Items from a dataset:

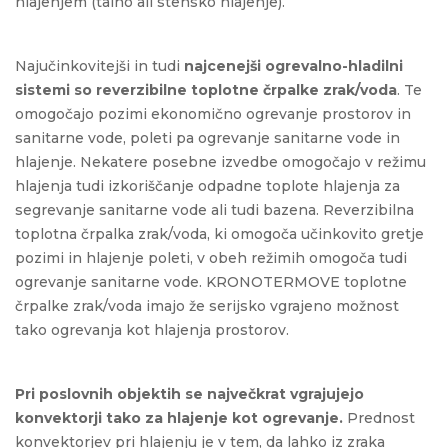
hlajenjem (talno ali stensko hlajenje).
Najučinkovitejši in tudi
najcenejši ogrevalno-hladilni
sistemi so reverzibilne toplotne črpalke zrak/voda
. Te
omogočajo pozimi ekonomično ogrevanje prostorov in
sanitarne vode, poleti pa ogrevanje sanitarne vode in
hlajenje. Nekatere posebne izvedbe omogočajo v režimu
hlajenja tudi izkoriščanje odpadne toplote hlajenja za
segrevanje sanitarne vode ali tudi bazena. Reverzibilna
toplotna črpalka zrak/voda, ki omogoča učinkovito gretje
pozimi in hlajenje poleti, v obeh režimih omogoča tudi
ogrevanje sanitarne vode. KRONOTERMOVE toplotne
črpalke zrak/voda imajo že serijsko vgrajeno možnost
tako ogrevanja kot hlajenja prostorov.
Pri poslovnih objektih se največkrat vgrajujejo
konvektorji tako za hlajenje kot ogrevanje.
Prednost
konvektorjev pri hlajenju je v tem, da lahko iz zraka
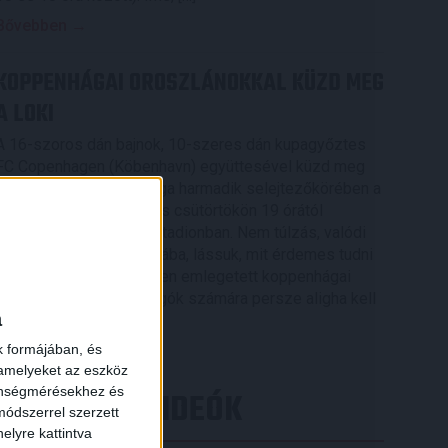
Bővebben →
KOPPENHÁGAI OROSZLÁNOKKAL KÜZD MEG
A LOKI
A 16-szoros dán bajnok, 10-szeres dán kupagyőztes
FC Copenhagen (Köbenhavn) együttesével küzd meg
az UEFA Konferencia Liga harmadik selejtezőkörében a
DVSC, az első mérkőzés csütörtökön 19 órától
kezdődik a Nagyerdei Stadionban. Nem túlzás, valódi
nagyvad akadt a Loki útjába, lássuk, mit érdemes tudni
×
az Oroszlánok becenéven emlegetett koppenhágai
csapatról. A futballrajongók számára persze aligha kell
a
[…]
k formájában, és
Bővebben →
 amelyeket az eszköz
zönségmérésekhez és
LEGÚJABB VIDEÓK
ódszerrel szerzett
elyre kattintva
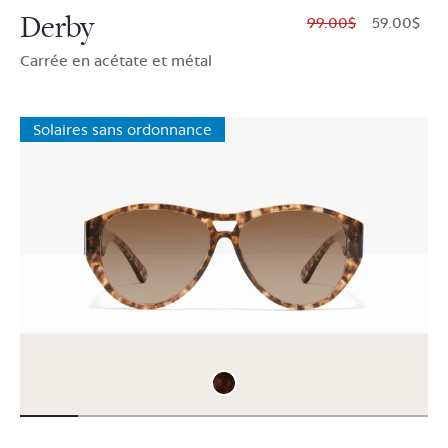
Derby
$99.00
$59.00
Carrée en acétate et métal
Solaires sans ordonnance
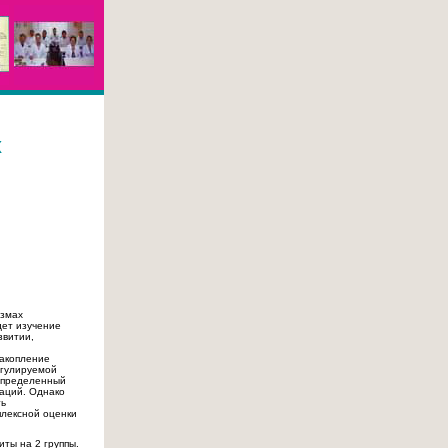
х
измах
дет изучение
звитии,
накопление
егулируемой
 определенный
раций. Однако
ть
плексной оценки
ты на 2 группы.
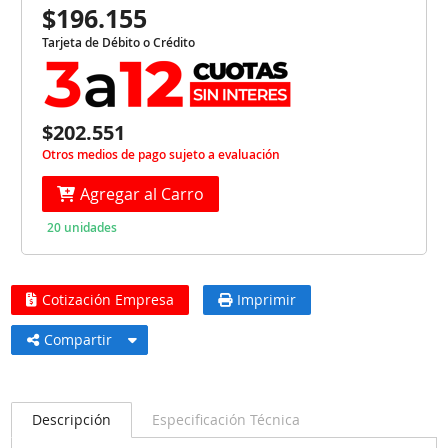
$196.155
Tarjeta de Débito o Crédito
$202.551
Otros medios de pago sujeto a evaluación
Agregar al Carro
20 unidades
Cotización Empresa
Imprimir
Compartir
Descripción
Especificación Técnica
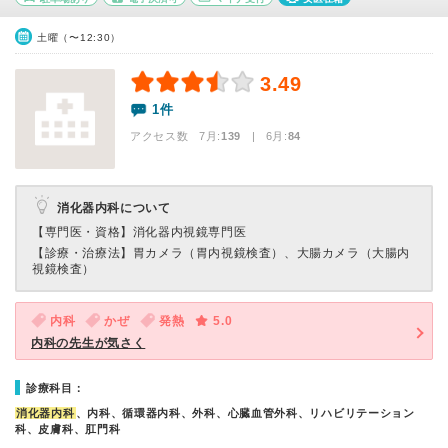
土曜（〜12:30）
3.49
1件
アクセス数 7月:
139
| 6月:
84
消化器内科について
【専門医・資格】
消化器内視鏡専門医
【診療・治療法】
胃カメラ（胃内視鏡検査）、大腸カメラ（大腸内
視鏡検査）
内科
かぜ
発熱
5.0
内科の先生が気さく
診療科目：
消化器内科
、内科、循環器内科、外科、心臓血管外科、リハビリテーション
科、皮膚科、肛門科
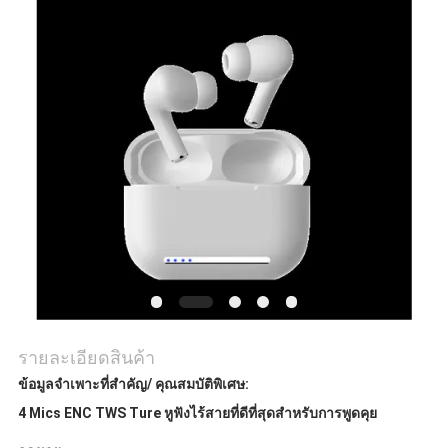
แผนผัง
เว็บไซต์
PRIVACY
POLICY
รายละเอียดสินค้า
ข้อมูลจำเพาะที่สำคัญ/ คุณสมบัติพิเศษ:
4 Mics ENC TWS Ture หูฟังไร้สายที่ดีที่สุดสำหรับการพูดคุย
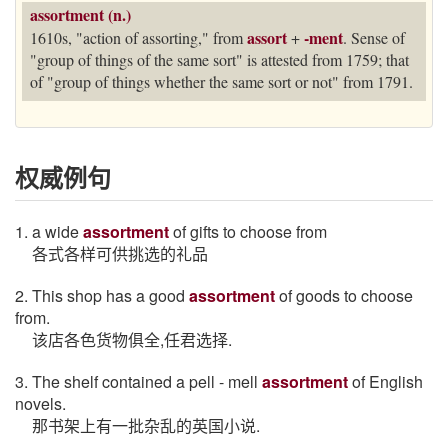
assortment (n.)
assort
-ment
1610s, "action of assorting," from
+
. Sense of
"group of things of the same sort" is attested from 1759; that
of "group of things whether the same sort or not" from 1791.
权威例句
1. a wide
assortment
of gifts to choose from
各式各样可供挑选的礼品
2. This shop has a good
assortment
of goods to choose
from.
该店各色货物俱全,任君选择.
3. The shelf contained a pell - mell
assortment
of English
novels.
那书架上有一批杂乱的英国小说.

> _ACTIVITY_
From the first line of the records through the line containing "segrevanje sanitarne vode", please output exactly those lines and nothing more, leaving out the pictures.

> _WORKED SOLUTION_
hlajenjem (talno ali stensko hlajenje).
Najučinkovitejši in tudi
najcenejši ogrevalno-hladilni
sistemi so reverzibilne toplotne črpalke zrak/voda
. Te
omogočajo pozimi ekonomično ogrevanje prostorov in
sanitarne vode, poleti pa ogrevanje sanitarne vode in
hlajenje. Nekatere posebne izvedbe omogočajo v režimu
hlajenja tudi izkoriščanje odpadne toplote hlajenja za
segrevanje sanitarne vode ali tudi bazena. Reverzibilna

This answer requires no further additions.